While many challenges lie ahead, ZeroAvia says it has already performed “advanced ground tests” in the US and UK for the ZA2000 system, including the cryogenic tanks. Airbus, which is also a ZeroAvia shareholder, is developing its own hydrogen-electric systems for aircraft. 

The startup aims to start selling the ZA2000 powertrain in 2027, a year after the planned demonstration flight. The company has over 2,000 pre-orders for its ZA600 and ZA2000 powertrains from the likes of American Airlines, United Airlines, and Scottish startup carrier Ecojet. 

Zero-emission flight? 

As airlines across the world look to decarbonise, there are a few options on the table. The most mature technology is battery-electric. However, today’s batteries are not dense enough to take planes more than a few hundred kilometres. 

Henri Werij, head of aerospace engineering at TU Delft, told TNW that liquid hydrogen-powered planes have the potential to travel up to 4,000 kilometres using today’s technology. 

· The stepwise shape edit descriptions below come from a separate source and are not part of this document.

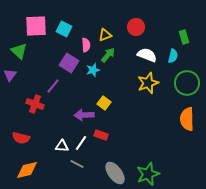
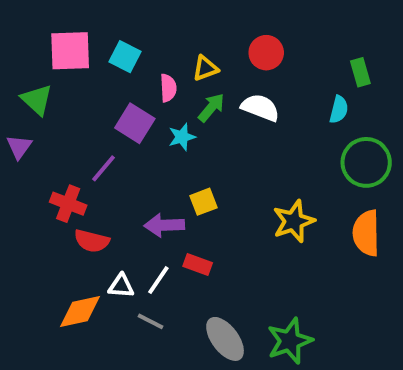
white semicircle: (147, 55) -> (260, 108), moved
yellow star: (148, 83) -> (294, 221), moved
yellow square: (104, 103) -> (203, 202), turned 32
red semicircle: (21, 138) -> (92, 241), moved
orange diamond: (27, 170) -> (80, 311), moved

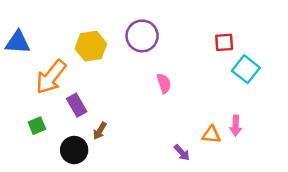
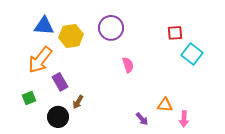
blue triangle: (18, 42) -> (44, 26), moved
pink arrow: (236, 126) -> (184, 119), moved

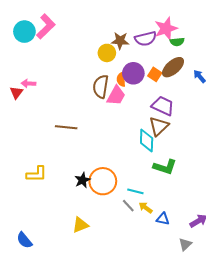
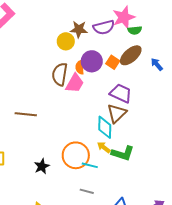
orange circle: (103, 181) -> (76, 155), moved
cyan line: (135, 191) -> (90, 165), moved
gray line: (128, 206) -> (87, 191), turned -32
yellow arrow: (146, 208) -> (104, 147), moved

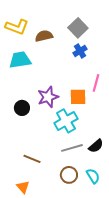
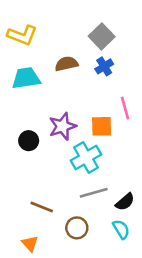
brown semicircle: (44, 36) -> (66, 64), moved
pink line: (96, 83) -> (125, 108), turned -30
black semicircle: (96, 146) -> (125, 202), moved
brown circle: (69, 175) -> (77, 228), moved

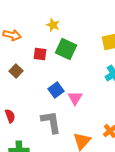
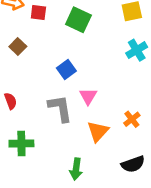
red square: (40, 54) -> (38, 12), moved
pink triangle: (75, 98) -> (88, 96), moved

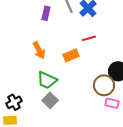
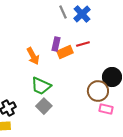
purple rectangle: (46, 13) -> (56, 44), moved
orange rectangle: (71, 55) -> (65, 52), moved

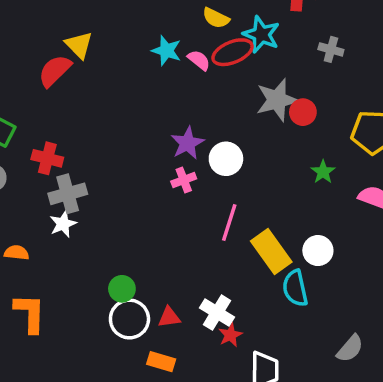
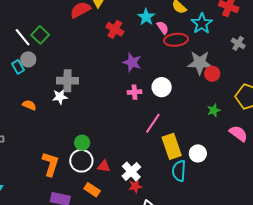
red ellipse: (233, 52) -> (176, 40), moved
purple star: (187, 143) -> (132, 62), moved, turned 30
red cross: (47, 158) -> (115, 29), moved
orange L-shape: (30, 313) -> (50, 164), moved

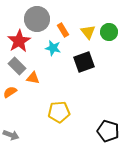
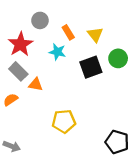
gray circle: (37, 19) -> (40, 20), size x0.6
green circle: (109, 32) -> (118, 58), moved

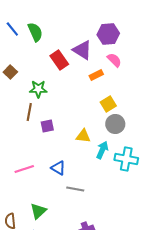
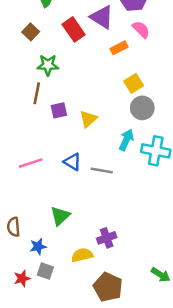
brown square: (10, 72) -> (31, 32), moved
yellow triangle: (83, 136) -> (88, 119), moved, turned -49
gray line: (75, 189) -> (102, 170), moved
green triangle: (38, 211) -> (60, 216), moved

ZeroAvia claims that its hydrogen-electric powertrains will enable zero-emission flight. But whether hydrogen planes are truly clean depends entirely on how the hydrogen was made. 

Almost all hydrogen today is produced using natural gas, coal, or oil. Only 1% is green hydrogen, made through electrolysis using renewable electricity. 

“Everyone is presenting hydrogen as a clean energy source, but that’s simply not the case right now,” said Werij. “A lot of these claims depend on massive increases in the supply of green hydrogen.”